Saved data entries:
---------------

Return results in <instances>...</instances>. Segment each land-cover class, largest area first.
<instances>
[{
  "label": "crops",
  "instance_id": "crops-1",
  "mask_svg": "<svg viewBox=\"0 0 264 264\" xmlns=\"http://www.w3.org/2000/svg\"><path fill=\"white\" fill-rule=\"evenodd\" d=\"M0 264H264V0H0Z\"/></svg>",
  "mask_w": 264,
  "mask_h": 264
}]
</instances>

---------------

INSTRUCTIONS FOR THE TASK:
Can you copy the material above line for line, with no changes?

SOLUTION FOR THIS TASK:
Return results in <instances>...</instances>. Segment each land-cover class, largest area first.
<instances>
[{
  "label": "crops",
  "instance_id": "crops-1",
  "mask_svg": "<svg viewBox=\"0 0 264 264\" xmlns=\"http://www.w3.org/2000/svg\"><path fill=\"white\" fill-rule=\"evenodd\" d=\"M0 264H264V0H0Z\"/></svg>",
  "mask_w": 264,
  "mask_h": 264
}]
</instances>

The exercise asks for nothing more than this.